Maybe it should be more than 1000, maybe less. I haven't seen any numbers related to the frequency range of interest.
> It's hard to imagine why, if the data contains only important info at > such a low frequency, it is being sampled at such a high sample rate in > the first place.
It seems that it is generated, and not from a natural source. It might be the output of a linear congruential or linear feedback shift register, for example. It might be a 43 bit LFSR, and one bit samples. Note that the number of bits per sample still hasn't been mentioned. I believe with either linear congruential or LFSR you can rewrite it to generate every Nth point of the original series. -- glen
Reply by Rune Allnor June 9, 20072007-06-09
On 9 Jun, 02:39, "prad" <pradeep.ferna...@gmail.com> wrote:
> I am sorry that you think that.
Don't top post when commenting on previous posts.
> This is for a research subject and not > homework. I am not sharing details about the data as it would give away > the novel modeling I am trying to do.
Those who have followed my posts here for a couple of years would know that I sometimes make a point of saying that I am an engineer, not a researcher, despite my misfortune of having obtained a PhD degree. The difference is that the engineer knows what he is doing whereas the researcher [*] does not. Tour project is flawed. There is no need whatsoever to come up with those sorts of data in any but the biggest survey projects. There is the vanishing (though still non-zero) chance that you really are into something, but even so, your timing is wrong. These days, the sheer logistics of what you try to do is out of reach for anyone but the largest computer centra. That will change with time. When I started playing with computers 20 years ago, it was specialist's work to handle more than 64 kilobytes of data at any one time. When I first played with certan sonar data processing ideas some 10 years ago, anything beyond 1MByte was, for practical purposes, outside my reach. These days my computer's RAM is the limitation (it has only 512 MBytes) and I plan my programs for use with, say, 10 Gyte of data once I can get my hands on that sort of computer. It will be affordable by the time I finish my program. So times change, and maybe you or I will look up this thread in five or ten years time and smile at the old days when a mere 20 TB of data represented an insurmountable obstacle. However, ath the time of writing, June 2007, 20 TB of data *is* an insurmountable obstacle. If you end up with the need to process that sort of data, there is sucha huge discrepancy between what you want and what is whithin your abilities to do, that you might as well do something else in the mean time, waiting for the required technology to become available to you. If you do this as part of an employment, circulate your resume. Whoever assigned you to this task has no idea what he or she is doing.

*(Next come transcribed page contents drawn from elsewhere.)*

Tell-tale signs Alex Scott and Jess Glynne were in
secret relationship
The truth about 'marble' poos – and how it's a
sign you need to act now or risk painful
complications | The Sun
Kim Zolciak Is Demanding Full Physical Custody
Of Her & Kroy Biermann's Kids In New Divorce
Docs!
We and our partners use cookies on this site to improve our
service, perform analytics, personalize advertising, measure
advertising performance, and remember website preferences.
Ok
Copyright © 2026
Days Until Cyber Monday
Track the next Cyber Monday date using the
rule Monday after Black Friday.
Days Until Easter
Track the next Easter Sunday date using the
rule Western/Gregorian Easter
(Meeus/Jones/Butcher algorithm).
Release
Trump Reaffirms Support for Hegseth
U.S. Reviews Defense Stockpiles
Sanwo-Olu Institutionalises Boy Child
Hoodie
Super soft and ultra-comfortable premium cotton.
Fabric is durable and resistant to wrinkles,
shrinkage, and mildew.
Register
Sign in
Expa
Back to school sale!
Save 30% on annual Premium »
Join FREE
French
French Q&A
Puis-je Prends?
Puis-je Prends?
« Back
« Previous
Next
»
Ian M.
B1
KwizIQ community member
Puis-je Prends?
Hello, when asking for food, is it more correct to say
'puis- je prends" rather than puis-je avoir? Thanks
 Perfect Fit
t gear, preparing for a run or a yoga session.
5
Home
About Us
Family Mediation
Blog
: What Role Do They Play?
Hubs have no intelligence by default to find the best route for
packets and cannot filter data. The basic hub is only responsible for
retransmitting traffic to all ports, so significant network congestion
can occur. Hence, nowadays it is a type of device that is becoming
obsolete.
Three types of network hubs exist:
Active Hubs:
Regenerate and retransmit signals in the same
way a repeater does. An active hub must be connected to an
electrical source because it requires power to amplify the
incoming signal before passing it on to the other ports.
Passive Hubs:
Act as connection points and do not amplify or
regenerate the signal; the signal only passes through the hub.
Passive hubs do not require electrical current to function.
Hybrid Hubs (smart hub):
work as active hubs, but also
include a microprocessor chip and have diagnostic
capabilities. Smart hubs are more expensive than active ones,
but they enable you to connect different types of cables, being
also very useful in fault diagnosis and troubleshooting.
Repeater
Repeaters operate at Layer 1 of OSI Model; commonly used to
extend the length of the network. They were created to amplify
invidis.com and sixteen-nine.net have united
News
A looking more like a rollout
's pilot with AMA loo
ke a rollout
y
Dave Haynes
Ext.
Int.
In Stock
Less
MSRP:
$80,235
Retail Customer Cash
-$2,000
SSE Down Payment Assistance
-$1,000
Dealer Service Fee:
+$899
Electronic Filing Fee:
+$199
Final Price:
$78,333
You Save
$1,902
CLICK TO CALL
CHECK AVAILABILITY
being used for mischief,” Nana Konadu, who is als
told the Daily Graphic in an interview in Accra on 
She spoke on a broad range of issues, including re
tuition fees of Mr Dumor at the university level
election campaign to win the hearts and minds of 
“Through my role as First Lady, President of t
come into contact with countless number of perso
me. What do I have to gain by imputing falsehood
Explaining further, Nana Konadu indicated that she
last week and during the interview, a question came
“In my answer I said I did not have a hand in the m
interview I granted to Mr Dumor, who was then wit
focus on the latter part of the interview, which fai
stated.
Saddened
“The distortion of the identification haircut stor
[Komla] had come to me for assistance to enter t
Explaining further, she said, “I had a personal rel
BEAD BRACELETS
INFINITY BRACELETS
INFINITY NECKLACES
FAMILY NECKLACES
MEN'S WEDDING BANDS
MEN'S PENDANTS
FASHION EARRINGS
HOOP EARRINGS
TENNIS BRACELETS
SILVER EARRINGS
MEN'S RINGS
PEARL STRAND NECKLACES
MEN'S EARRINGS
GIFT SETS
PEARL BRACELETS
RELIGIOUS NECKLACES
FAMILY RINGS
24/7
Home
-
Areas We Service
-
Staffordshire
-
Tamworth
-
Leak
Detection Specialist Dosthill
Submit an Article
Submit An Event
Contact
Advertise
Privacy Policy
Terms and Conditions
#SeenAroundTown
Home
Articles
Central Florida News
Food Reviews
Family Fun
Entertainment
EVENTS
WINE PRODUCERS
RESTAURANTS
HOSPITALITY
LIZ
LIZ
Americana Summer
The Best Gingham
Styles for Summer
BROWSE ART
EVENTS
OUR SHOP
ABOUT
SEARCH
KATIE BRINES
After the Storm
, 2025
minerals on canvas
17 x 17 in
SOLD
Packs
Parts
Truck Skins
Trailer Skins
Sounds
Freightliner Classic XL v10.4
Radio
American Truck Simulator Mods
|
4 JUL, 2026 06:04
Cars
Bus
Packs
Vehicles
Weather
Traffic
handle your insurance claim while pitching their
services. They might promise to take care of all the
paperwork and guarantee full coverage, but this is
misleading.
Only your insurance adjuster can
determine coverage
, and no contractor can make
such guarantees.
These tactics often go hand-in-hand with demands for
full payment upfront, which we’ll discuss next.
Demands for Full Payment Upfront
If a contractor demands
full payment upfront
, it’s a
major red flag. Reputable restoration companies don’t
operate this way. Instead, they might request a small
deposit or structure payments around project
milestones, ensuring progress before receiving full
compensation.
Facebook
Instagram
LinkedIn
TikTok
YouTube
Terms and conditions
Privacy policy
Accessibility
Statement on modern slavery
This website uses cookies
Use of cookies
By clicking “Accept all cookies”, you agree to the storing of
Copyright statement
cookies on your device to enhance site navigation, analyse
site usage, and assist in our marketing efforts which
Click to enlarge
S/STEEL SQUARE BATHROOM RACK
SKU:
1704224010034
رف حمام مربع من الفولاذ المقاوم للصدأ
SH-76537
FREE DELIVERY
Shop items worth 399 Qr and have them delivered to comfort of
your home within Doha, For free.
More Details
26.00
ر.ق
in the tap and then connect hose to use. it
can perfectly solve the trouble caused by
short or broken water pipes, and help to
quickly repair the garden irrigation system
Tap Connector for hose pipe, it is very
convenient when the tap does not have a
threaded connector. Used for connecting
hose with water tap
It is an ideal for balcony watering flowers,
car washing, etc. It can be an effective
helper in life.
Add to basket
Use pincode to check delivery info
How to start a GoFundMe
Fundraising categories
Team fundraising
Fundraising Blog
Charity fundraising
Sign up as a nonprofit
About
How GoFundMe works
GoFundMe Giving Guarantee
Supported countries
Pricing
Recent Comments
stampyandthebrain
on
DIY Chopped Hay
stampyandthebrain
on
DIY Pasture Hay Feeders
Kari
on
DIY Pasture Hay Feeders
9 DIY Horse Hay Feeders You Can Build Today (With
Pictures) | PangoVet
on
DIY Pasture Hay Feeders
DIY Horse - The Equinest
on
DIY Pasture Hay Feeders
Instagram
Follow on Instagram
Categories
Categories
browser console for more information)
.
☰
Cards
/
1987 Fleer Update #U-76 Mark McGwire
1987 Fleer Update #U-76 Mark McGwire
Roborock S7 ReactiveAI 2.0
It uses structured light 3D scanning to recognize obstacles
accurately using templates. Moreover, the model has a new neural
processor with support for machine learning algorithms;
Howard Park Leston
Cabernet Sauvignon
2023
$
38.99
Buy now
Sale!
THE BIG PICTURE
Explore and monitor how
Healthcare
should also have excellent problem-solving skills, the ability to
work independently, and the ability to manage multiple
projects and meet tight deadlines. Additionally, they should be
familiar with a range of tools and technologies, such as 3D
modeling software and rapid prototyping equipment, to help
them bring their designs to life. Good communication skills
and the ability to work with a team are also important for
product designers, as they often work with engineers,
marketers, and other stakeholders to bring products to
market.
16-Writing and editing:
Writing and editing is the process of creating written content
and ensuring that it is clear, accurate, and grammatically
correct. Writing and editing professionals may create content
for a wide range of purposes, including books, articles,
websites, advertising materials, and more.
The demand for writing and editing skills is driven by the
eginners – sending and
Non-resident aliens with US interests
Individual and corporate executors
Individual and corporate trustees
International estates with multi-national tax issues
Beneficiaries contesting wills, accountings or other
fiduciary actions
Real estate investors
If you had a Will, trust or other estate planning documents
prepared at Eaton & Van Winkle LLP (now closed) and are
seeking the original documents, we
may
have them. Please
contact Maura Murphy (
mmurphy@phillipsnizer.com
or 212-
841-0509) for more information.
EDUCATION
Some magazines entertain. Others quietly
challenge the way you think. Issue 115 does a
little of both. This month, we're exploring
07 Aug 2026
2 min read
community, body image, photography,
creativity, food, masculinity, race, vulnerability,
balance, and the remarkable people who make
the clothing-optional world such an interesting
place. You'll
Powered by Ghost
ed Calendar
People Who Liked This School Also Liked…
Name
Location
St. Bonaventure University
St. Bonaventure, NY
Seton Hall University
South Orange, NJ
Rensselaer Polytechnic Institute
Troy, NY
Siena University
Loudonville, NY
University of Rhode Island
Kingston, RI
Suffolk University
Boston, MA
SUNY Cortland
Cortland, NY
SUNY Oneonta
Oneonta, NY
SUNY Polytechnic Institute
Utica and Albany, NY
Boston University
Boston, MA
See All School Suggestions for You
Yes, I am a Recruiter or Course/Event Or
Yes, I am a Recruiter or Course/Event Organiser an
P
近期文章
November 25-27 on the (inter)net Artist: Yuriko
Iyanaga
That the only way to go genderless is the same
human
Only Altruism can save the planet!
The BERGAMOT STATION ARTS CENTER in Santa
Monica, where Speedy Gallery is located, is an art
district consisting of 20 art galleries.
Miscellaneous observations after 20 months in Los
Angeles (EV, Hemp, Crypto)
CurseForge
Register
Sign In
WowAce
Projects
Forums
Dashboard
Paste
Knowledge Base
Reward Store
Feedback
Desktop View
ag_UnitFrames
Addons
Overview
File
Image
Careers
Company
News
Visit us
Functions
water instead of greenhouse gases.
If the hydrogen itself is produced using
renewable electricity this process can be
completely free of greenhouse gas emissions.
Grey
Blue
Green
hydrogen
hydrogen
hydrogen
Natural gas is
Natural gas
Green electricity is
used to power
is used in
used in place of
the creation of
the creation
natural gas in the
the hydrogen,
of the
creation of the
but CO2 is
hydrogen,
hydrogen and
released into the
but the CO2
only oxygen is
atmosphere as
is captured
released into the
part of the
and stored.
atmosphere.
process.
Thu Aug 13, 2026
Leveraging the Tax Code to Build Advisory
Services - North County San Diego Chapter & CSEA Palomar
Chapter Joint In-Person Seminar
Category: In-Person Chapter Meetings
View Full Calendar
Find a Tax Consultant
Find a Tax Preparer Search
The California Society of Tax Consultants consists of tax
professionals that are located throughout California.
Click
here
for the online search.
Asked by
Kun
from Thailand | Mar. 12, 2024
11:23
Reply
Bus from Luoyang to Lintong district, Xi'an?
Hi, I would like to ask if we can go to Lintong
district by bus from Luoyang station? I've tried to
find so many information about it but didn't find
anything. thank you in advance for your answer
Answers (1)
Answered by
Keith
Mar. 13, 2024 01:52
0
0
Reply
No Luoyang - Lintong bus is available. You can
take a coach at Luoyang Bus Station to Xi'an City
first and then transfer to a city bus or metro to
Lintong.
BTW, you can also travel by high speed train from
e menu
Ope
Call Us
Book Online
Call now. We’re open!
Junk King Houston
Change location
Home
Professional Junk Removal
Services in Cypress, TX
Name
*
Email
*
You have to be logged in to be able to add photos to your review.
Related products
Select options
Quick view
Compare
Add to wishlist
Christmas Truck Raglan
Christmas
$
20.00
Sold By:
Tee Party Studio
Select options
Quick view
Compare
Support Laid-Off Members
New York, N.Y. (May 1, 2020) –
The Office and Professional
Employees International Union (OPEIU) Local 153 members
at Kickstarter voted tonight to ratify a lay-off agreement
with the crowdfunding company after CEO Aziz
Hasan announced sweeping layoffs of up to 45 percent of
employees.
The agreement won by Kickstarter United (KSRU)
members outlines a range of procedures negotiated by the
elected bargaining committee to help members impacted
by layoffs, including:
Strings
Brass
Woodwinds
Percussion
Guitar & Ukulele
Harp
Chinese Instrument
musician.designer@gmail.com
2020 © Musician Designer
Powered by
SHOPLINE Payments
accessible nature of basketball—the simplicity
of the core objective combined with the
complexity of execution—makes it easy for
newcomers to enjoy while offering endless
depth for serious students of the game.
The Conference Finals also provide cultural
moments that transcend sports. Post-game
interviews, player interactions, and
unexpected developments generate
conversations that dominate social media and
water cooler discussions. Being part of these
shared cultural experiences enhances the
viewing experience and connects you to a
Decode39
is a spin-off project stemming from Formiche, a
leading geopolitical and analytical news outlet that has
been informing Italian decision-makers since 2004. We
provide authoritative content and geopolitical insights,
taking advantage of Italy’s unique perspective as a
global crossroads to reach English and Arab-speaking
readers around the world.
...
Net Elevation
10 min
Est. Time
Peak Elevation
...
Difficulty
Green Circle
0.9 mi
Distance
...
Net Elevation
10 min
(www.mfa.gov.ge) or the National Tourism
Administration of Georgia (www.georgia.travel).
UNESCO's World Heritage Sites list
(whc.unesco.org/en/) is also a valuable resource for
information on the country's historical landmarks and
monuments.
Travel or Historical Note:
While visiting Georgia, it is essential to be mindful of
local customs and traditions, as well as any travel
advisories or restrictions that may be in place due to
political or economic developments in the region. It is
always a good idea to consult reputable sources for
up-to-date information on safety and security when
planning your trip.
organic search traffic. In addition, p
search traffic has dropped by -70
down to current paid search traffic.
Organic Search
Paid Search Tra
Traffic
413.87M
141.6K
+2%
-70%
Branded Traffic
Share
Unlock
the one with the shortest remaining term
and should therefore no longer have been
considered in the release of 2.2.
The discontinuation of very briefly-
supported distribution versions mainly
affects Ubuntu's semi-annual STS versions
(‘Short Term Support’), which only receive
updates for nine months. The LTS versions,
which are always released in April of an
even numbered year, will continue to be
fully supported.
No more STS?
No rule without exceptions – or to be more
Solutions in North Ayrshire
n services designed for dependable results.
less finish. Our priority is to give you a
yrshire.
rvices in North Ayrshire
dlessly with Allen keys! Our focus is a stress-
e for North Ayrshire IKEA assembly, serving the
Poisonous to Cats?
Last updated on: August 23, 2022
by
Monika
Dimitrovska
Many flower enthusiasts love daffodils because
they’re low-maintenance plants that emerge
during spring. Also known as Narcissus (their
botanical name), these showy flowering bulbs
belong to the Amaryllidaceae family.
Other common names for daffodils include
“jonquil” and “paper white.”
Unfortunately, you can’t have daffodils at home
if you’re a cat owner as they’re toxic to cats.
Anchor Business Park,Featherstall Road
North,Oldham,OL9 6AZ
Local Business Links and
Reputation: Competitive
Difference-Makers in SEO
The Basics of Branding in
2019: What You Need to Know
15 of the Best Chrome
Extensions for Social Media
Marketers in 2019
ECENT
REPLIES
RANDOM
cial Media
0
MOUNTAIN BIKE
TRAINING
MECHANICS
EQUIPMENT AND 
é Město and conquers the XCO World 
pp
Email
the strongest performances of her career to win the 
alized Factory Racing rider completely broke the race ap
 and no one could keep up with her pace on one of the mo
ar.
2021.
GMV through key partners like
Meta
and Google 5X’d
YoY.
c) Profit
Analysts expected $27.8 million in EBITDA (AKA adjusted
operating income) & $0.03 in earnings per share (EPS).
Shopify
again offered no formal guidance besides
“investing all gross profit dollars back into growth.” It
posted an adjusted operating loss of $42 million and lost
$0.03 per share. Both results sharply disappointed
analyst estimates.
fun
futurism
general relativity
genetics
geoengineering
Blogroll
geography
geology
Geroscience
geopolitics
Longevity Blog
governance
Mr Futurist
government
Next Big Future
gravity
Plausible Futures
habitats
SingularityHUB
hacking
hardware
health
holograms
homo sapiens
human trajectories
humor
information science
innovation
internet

> VLV: Please think before you send a comment like that.
Vladimir is, as is his habit, perfectly on the mark. Rune [*] In Norwegian, "researcher" is translated to "forsker" "one who does research", whereas "scientist" is translated to "vitenskapsmann" which means "one who knows the sciences." The difference might be subtle, but anyone can emark on some sort of research, while insight into the sciences requires more insight, usually otained through decades of dedicated studies. Needless to say, the world are full of researchers, with hardly one scientist alive, world wide.